┌─ PROVIDED DATA
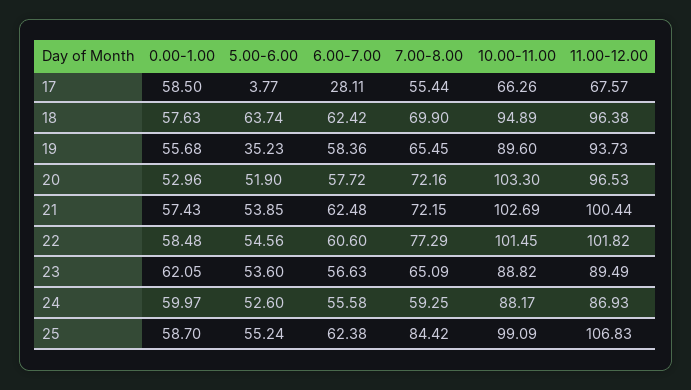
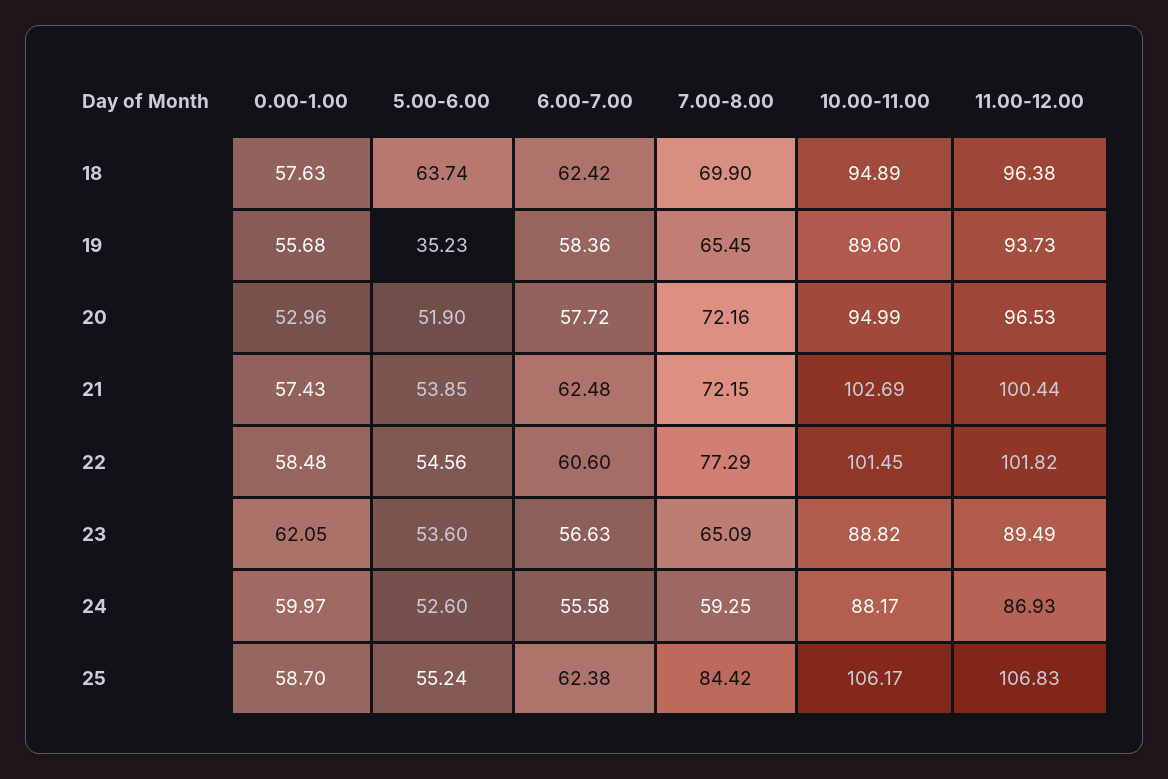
  {
    "0.00-1.00": {
-     "17": 58.5,
      "18": 57.63,
      "19": 55.68,
      "20": 52.96,
      "21": 57.43,
      "22": 58.48,
      "23": 62.05,
      "24": 59.97,
      "25": 58.7
    },
    "5.00-6.00": {
-     "17": 3.77,
      "18": 63.74,
      "19": 35.23,
      "20": 51.9,
      "21": 53.85,
      "22": 54.56,
      "23": 53.6,
      "24": 52.6,
      "25": 55.24
    },
    "6.00-7.00": {
-     "17": 28.11,
      "18": 62.42,
      "19": 58.36,
      "20": 57.72,
      "21": 62.48,
      "22": 60.6,
      "23": 56.63,
      "24": 55.58,
      "25": 62.38
    },
    "7.00-8.00": {
-     "17": 55.44,
      "18": 69.9,
      "19": 65.45,
      "20": 72.16,
      "21": 72.15,
      "22": 77.29,
      "23": 65.09,
      "24": 59.25,
      "25": 84.42
    },
    "10.00-11.00": {
-     "17": 66.26,
      "18": 94.89,
      "19": 89.6,
-     "20": 103.3,
+     "20": 94.99,
      "21": 102.69,
      "22": 101.45,
      "23": 88.82,
      "24": 88.17,
-     "25": 99.09
+     "25": 106.17
    },
    "11.00-12.00": {
-     "17": 67.57,
      "18": 96.38,
      "19": 93.73,
      "20": 96.53,
      "21": 100.44,
      "22": 101.82,
      "23": 89.49,
      "24": 86.93,
      "25": 106.83
    }
  }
└─
REQUIRED WORK »
Could you transcribe the records above exactly, leaving every picture out?

REPLY »
  {
    "0.00-1.00": {
-     "17": 58.5,
      "18": 57.63,
      "19": 55.68,
      "20": 52.96,
      "21": 57.43,
      "22": 58.48,
      "23": 62.05,
      "24": 59.97,
      "25": 58.7
    },
    "5.00-6.00": {
-     "17": 3.77,
      "18": 63.74,
      "19": 35.23,
      "20": 51.9,
      "21": 53.85,
      "22": 54.56,
      "23": 53.6,
      "24": 52.6,
      "25": 55.24
    },
    "6.00-7.00": {
-     "17": 28.11,
      "18": 62.42,
      "19": 58.36,
      "20": 57.72,
      "21": 62.48,
      "22": 60.6,
      "23": 56.63,
      "24": 55.58,
      "25": 62.38
    },
    "7.00-8.00": {
-     "17": 55.44,
      "18": 69.9,
      "19": 65.45,
      "20": 72.16,
      "21": 72.15,
      "22": 77.29,
      "23": 65.09,
      "24": 59.25,
      "25": 84.42
    },
    "10.00-11.00": {
-     "17": 66.26,
      "18": 94.89,
      "19": 89.6,
-     "20": 103.3,
+     "20": 94.99,
      "21": 102.69,
      "22": 101.45,
      "23": 88.82,
      "24": 88.17,
-     "25": 99.09
+     "25": 106.17
    },
    "11.00-12.00": {
-     "17": 67.57,
      "18": 96.38,
      "19": 93.73,
      "20": 96.53,
      "21": 100.44,
      "22": 101.82,
      "23": 89.49,
      "24": 86.93,
      "25": 106.83
    }
  }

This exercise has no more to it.